Поставленная задача> Пожалуйста, извлеките приведённый ниже текст об исчезновении «Самсона» целиком, слово в слово.

Об исчезновении «Самсона»

После вывоза «Нептуна» на месте остались бронзовые фигуры большого каскада: «Самсон» в центре фонтанного бассейна, а по бокам справа и слева от него – скульптуры «Волхов» и «Нева», аллегории великих рек региона. На верхней террасе перед развалинами дворца в сторону Балтийского моря смотрели два бронзовых изображения морского бога Тритона, еще один Тритон входил в ансамбль фонтана перед оранжереей. Кроме того, было несколько бронзовых черепах. На фотографиях, сделанных военным корреспондентом Шмидтом-Шеедером в сентябре 1942 года, хорошо виден большой каскад с «Самсоном»513; фотографий, сделанных позднее, не сохранилось, и это наводит на мысль, что фигура была разобрана осенью 1942 года.

Выборка данных>

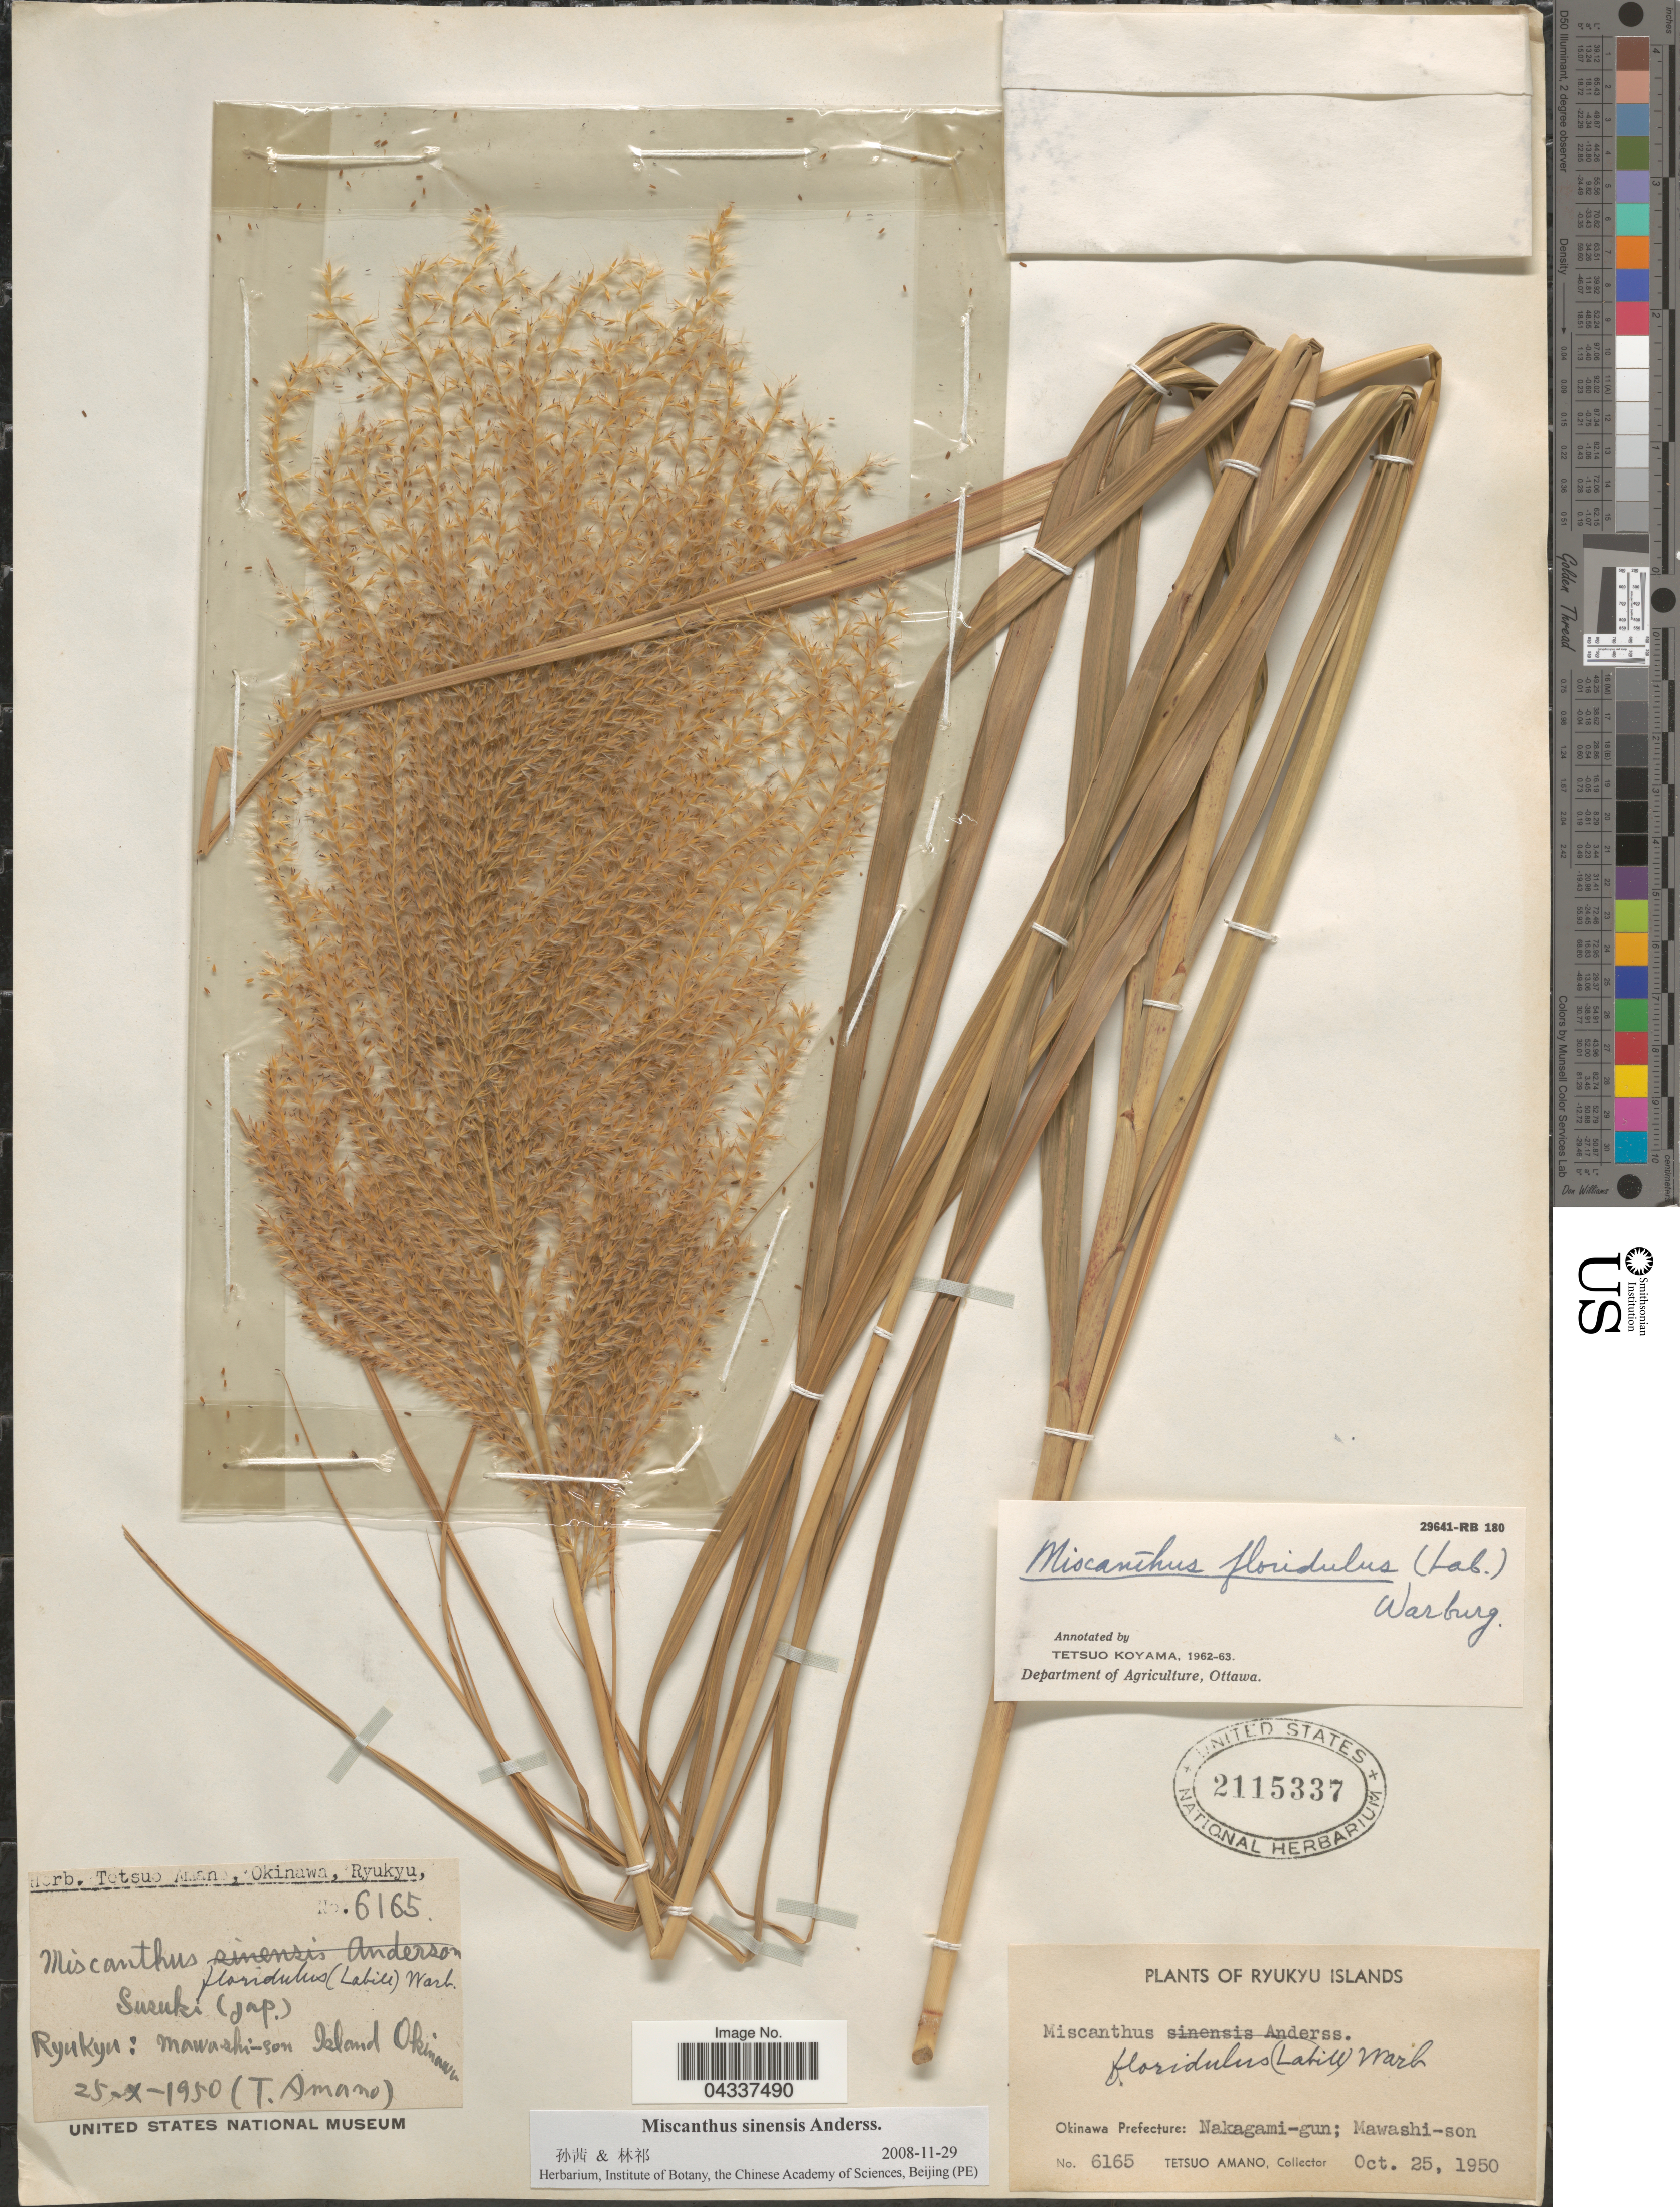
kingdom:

Результат>
Об исчезновении «Самсона»

После вывоза «Нептуна» на месте остались бронзовые фигуры большого каскада: «Самсон» в центре фонтанного бассейна, а по бокам справа и слева от него – скульптуры «Волхов» и «Нева», аллегории великих рек региона. На верхней террасе перед развалинами дворца в сторону Балтийского моря смотрели два бронзовых изображения морского бога Тритона, еще один Тритон входил в ансамбль фонтана перед оранжереей. Кроме того, было несколько бронзовых черепах. На фотографиях, сделанных военным корреспондентом Шмидтом-Шеедером в сентябре 1942 года, хорошо виден большой каскад с «Самсоном»513; фотографий, сделанных позднее, не сохранилось, и это наводит на мысль, что фигура была разобрана осенью 1942 года.